Most of us love filling our home with lush, gorgeous green plants for their beauty and for their air-cleaning health benefits. Too often, though, we place them in a spot we think has plenty of light and go about watering them regularly until it seems they aren’t thriving as well as they should. Before changing your watering routine, Cincinnati’s best florist, Adrian Durban Florist, wants you to check for these signs first to determine if your plant needs to be in a sunnier spot.
Signs Your Plant Needs More Sun
Leggy is a term that refers to plants with stems that have grown long and skinny as it struggles to reach for enough light. Another indicator is elongated spaces between the leaves. The space between leaves on the stem is called the internode, and large internodes are a sign of the plant not getting enough light.
In addition to getting skinny and leggy while searching for more light, smaller than usual leaves are another indication there is a lack of adequate lighting for the plant. If you are not sure the leaves are smaller than they’re supposed to be, compare the new growth with older growth to see if there’s a difference in size.

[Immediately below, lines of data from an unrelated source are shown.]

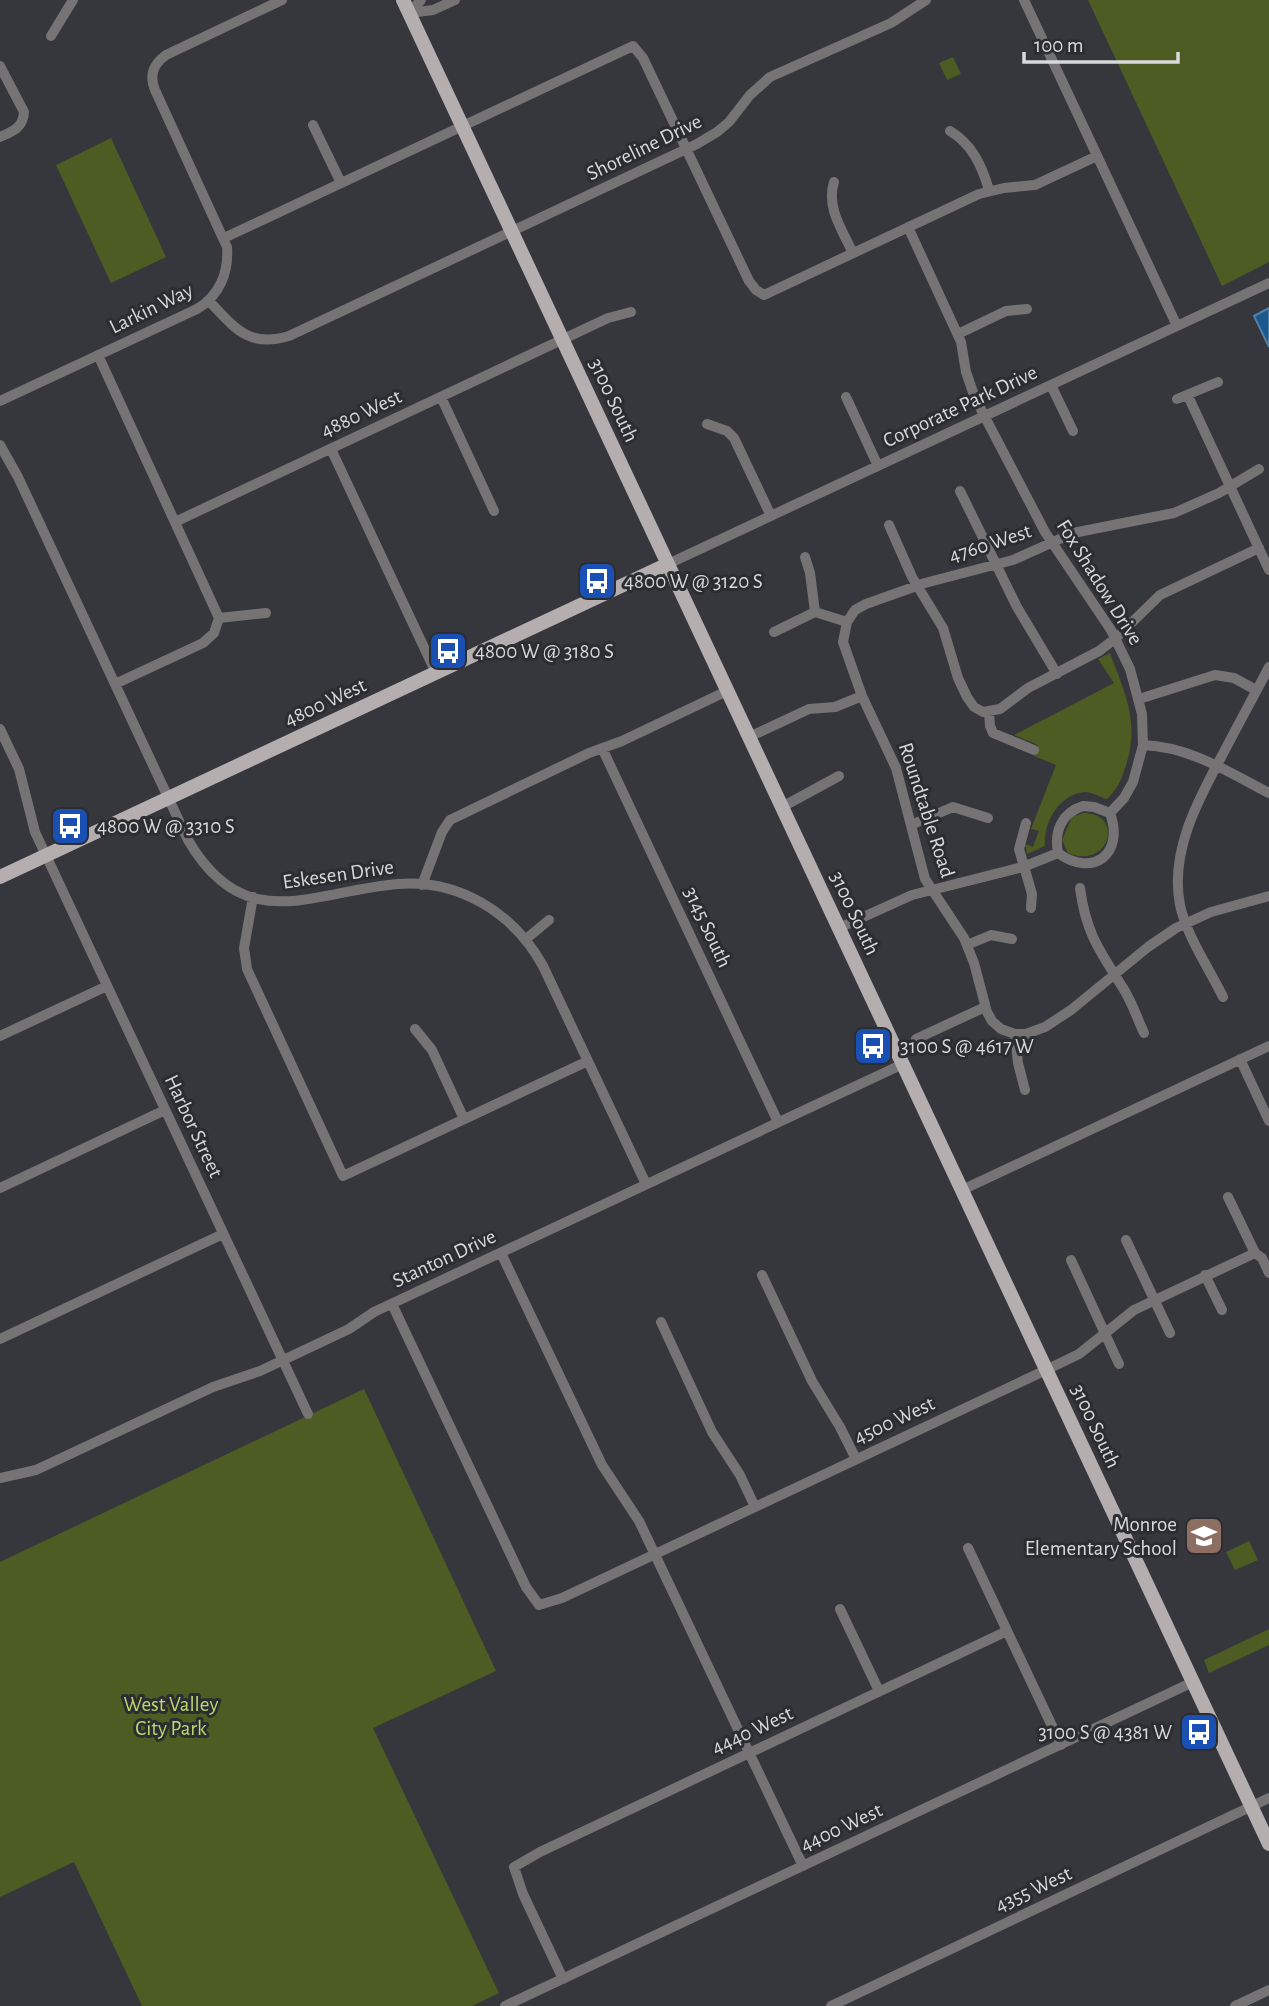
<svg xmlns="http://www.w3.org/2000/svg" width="1269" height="2006" viewBox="0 0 1269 2006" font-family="'Alegreya Sans',sans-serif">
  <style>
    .green { fill: #4d5c22 }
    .water { fill: #19598f; stroke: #527fa6; stroke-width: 2 }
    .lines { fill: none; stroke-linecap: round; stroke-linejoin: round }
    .minor { stroke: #767374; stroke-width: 10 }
    .major { stroke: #b4aeaf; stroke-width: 14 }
    .labels { text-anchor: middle; stroke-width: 6; stroke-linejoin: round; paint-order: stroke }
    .street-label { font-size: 21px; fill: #d7d9db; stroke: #2b2d31 }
    .poi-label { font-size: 21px; fill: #d7d9db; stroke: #2b2d31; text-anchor: start }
    .park-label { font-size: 21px; fill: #bcd96d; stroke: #2b2d31 }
  </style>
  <rect width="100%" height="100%" fill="#35373c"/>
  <path class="green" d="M1088,0H1269V262L1222,286Z
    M953,57L961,74L947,80L939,63Z
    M111,138L166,257L111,283L56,165Z
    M1110,653C1126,696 1141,725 1124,771C1121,781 1115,792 1107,799C1100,797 1092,792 1085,792C1059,794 1043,823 1045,846L1027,854L1025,844L1033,847L1039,831L1031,829L1056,765L1034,756L1038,745L1014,735L1114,683L1098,659Z
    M1083,813C1125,813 1110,870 1068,853L1062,840L1072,817Z
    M364,1389L496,1671L373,1728L499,1993L472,2006H142L74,1862L0,1897V1562Z
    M1249,1541L1258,1560L1235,1570L1226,1552Z
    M1269,1629V1645L1209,1673L1204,1660Z"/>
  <path class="water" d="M1269,308V347L1254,316Z"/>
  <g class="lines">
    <path class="minor" d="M1024,0L1177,326
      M409,13L433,10L455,0
      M409,13L421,0
      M51,36L73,0
      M0,66L24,112C23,128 13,131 0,137
      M313,125L341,183
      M950,131C972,144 982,166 989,190
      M834,182C826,207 842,230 853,253
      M908,227L961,342L966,372L975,398L1045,532L1111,630L1130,669L1142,714L1143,745L1133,782L1124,798L1110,813
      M224,238L633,46L643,58L749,281L756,290L764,295L979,194L1004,188L1035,185L1097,156
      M209,301C235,328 248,348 289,336L697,144L717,132L729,122L750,95L770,77L891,23L926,0
      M958,334L1006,311L1027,309
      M98,355L219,618
      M1051,385L1073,431
      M1188,396L1269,570
      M441,397L494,511
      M846,397L878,466
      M1177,399L1218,382
      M0,401L197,309C219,296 229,273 227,247L155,90C149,76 153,64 166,55L282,0
      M707,424L727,431L734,438L771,516
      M0,445L18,477L188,840C245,938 312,891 398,884C459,879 514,913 543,966L646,1184
      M331,449L436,673
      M1259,469L1219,493L1174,513L1073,533L1013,560L925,583L866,604L855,610L847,622L843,642L862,696L896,768L925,879L964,938L974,963L987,1012L992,1021L1001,1029L1015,1034H1026L1045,1027L1071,1010L1148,947L1176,928L1211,912L1269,896
      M960,491L1017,607L1057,674
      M175,522L608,318L631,312
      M889,525L912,577L943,628L958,678L967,697L974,707L983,712L1000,709L1028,688L1099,651L1116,638L1160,595L1259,548
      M805,557L810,573L815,612
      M668,564L1269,283
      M774,632L815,612L847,622
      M115,684L203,643L214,633L219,618L266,613
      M1139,699L1215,675L1234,678L1256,690
      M989,712L990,726L993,733L1034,750
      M0,729L19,769L35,832L308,1414
      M749,737L809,709L835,707L862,696
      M1143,745C1191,747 1228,772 1269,793
      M602,748L778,1122
      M1083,806L1094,807L1110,813C1125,855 1092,878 1058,853C1054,832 1061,813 1083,806Z
      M782,807L839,776
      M1026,823L1019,849L1032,894L1031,908
      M911,825L953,807L988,818
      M422,885L442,832L450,820L589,753L622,741L727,691
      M1080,888C1086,934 1100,951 1123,988C1132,1002 1137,1018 1144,1033
      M253,897L244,948L247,969L343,1176L588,1061
      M839,928L912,895L1023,867L1058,853
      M526,939L549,920
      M967,945L991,935L1012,939
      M1223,997C1209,968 1187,937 1180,905C1169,849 1201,795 1226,748C1240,721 1255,694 1269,667
      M415,1029L432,1050L464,1119
      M1015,1034L1018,1063L1025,1090
      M0,1036L107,986
      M916,1039L985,1007
      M1240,1059L1269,1121
      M0,1188L165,1110
      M962,1190L1269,1046
      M1228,1197L1255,1253L1262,1258L1269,1273
      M1126,1240L1170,1333
      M501,1253L602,1465L639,1521L803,1866
      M1071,1260L1119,1364
      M762,1275L812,1381L840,1427L856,1459
      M1205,1275L1222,1310
      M392,1304L526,1587L539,1605L562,1598L1046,1370L1079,1354L1134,1310L1255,1253
      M661,1322L712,1432L740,1475L755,1507
      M0,1339L223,1234
      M0,1478L36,1470L213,1387L260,1371L349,1329L374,1312L903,1064
      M968,1548L1061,1745
      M840,1609L879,1691
      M563,1979L523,1894L514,1867L540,1852L1007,1631
      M505,2006L1193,1682
      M831,2006L1269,1798
      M1235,2006L1269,1990"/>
    <path class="major" d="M403,0L1269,1844
      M0,877L668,564"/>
  </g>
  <defs>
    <symbol id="bus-square" viewBox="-11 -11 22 22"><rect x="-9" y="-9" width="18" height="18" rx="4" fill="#1a4fb4" stroke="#2b2d31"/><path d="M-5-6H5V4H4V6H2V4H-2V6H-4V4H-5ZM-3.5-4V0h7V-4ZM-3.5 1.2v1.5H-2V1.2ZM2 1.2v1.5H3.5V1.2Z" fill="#fff"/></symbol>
    <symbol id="school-square" viewBox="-11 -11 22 22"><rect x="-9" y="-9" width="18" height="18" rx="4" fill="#8d6e63" stroke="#2b2d31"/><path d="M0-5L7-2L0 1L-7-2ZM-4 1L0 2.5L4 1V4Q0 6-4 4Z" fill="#fff"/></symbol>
  </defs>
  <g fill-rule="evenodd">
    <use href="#bus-square" x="575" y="559" width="44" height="44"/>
    <use href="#bus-square" x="426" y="629" width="44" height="44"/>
    <use href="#bus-square" x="48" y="804" width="44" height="44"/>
    <use href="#bus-square" x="851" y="1024" width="44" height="44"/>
    <use href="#school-square" x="1182" y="1514" width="44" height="44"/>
    <use href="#bus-square" x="1177" y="1710" width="44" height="44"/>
  </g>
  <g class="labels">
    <g class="street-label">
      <text transform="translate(644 147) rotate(-26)" y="7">Shoreline Drive</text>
      <text transform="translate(151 308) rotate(-26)" y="7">Larkin Way</text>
      <text transform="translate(614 400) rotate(65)" y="7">3100 South</text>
      <text transform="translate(960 406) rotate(-25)" y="7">Corporate Park Drive</text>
      <text transform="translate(361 413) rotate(-25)" y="7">4880 West</text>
      <text transform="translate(990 543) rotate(-18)" y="7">4760 West</text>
      <text transform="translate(1100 582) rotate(58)" y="7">Fox Shadow Drive</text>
      <text transform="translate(325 702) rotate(-25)" y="7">4800 West</text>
      <text transform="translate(927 810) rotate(72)" y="7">Roundtable Road</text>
      <text transform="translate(338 874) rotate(-8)" y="7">Eskesen Drive</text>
      <text transform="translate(855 913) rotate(65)" y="7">3100 South</text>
      <text transform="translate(708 927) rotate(65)" y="7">3145 South</text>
      <text transform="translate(194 1126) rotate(65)" y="7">Harbor Street</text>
      <text transform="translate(444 1258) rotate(-25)" y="7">Stanton Drive</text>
      <text transform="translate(894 1420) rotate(-25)" y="7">4500 West</text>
      <text transform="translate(1096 1426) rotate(65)" y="7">3100 South</text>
      <text transform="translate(752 1730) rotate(-25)" y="7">4440 West</text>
      <text transform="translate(841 1827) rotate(-25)" y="7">4400 West</text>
      <text transform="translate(1033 1889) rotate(-25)" y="7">4355 West</text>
    </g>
    <g class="poi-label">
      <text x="624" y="588">4800 W @ 3120 S</text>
      <text x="475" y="658">4800 W @ 3180 S</text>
      <text x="97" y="833">4800 W @ 3310 S</text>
      <text x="900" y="1053">3100 S @ 4617 W</text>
      <text x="1177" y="1531" text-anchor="end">Monroe<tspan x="1177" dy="24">Elementary School</tspan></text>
      <text x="1172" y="1739" text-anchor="end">3100 S @ 4381 W</text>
    </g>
    <g class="park-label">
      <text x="171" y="1711">West Valley<tspan x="171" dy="24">City Park</tspan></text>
    </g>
  </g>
  <path d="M1024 52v10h154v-10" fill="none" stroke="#d7d9db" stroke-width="3.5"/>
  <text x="1034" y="52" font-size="21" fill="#d7d9db" stroke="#2b2d31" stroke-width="5" paint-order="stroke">100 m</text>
</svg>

Since light is food for plants and they need food to grow properly and thrive, plants with insufficient lighting will start to lean toward the primary light source. If you notice one side of a plant leaning towards the light, it’s a sure sign that the entire plant is not getting enough food. Move the plant closer to the light source and give the plant a quarter of a turn at least once a week so all of its leaves can get enough light.
Abnormal Leaf Color
The chlorophyll in a plant’s leaves is what makes the leaves a dark green color and enables the photosynthesis process whereby the light is transformed into food for the plant. When there is not enough light, the chlorophyll stops working as well as it should. The result is leaves that become pale, and yellow, and will eventually fall off the plant.
Slowed Growth or No New Growth
Since light provides the energy for a plant to grow, a lack of enough light will cause stunted growth or slower-than-usual growth. If you suspect your plant is not growing as quickly as it should and shows signs of no new leaves, move it closer to a window and watch what happens.
Getting the Light Right
If your plants have any of the above signs of light deficiency, then the next course of action is to improve the amount of light your plant is getting. This could be as simple as moving it closer to a window, opening the blinds or curtains more, or moving to a window that gets more sun naturally, such as a southerly or westerly facing window.
Be careful not to just move your plant really close to a sunny window or to a place where it gets more than 4 hours of direct, bright sunlight because it is possible for plants to get too much light. Only sun-worshipping plants such as succulents, cacti, or palm trees should be in direct sunlight. Indirect bright light or medium light which is somewhat diffused is suitable for almost all houseplants except shade-loving ones like ferns and orchids.
It may take some trial and error but paying attention to the signs your plant gives is all you need to make sure it remains happy and healthy.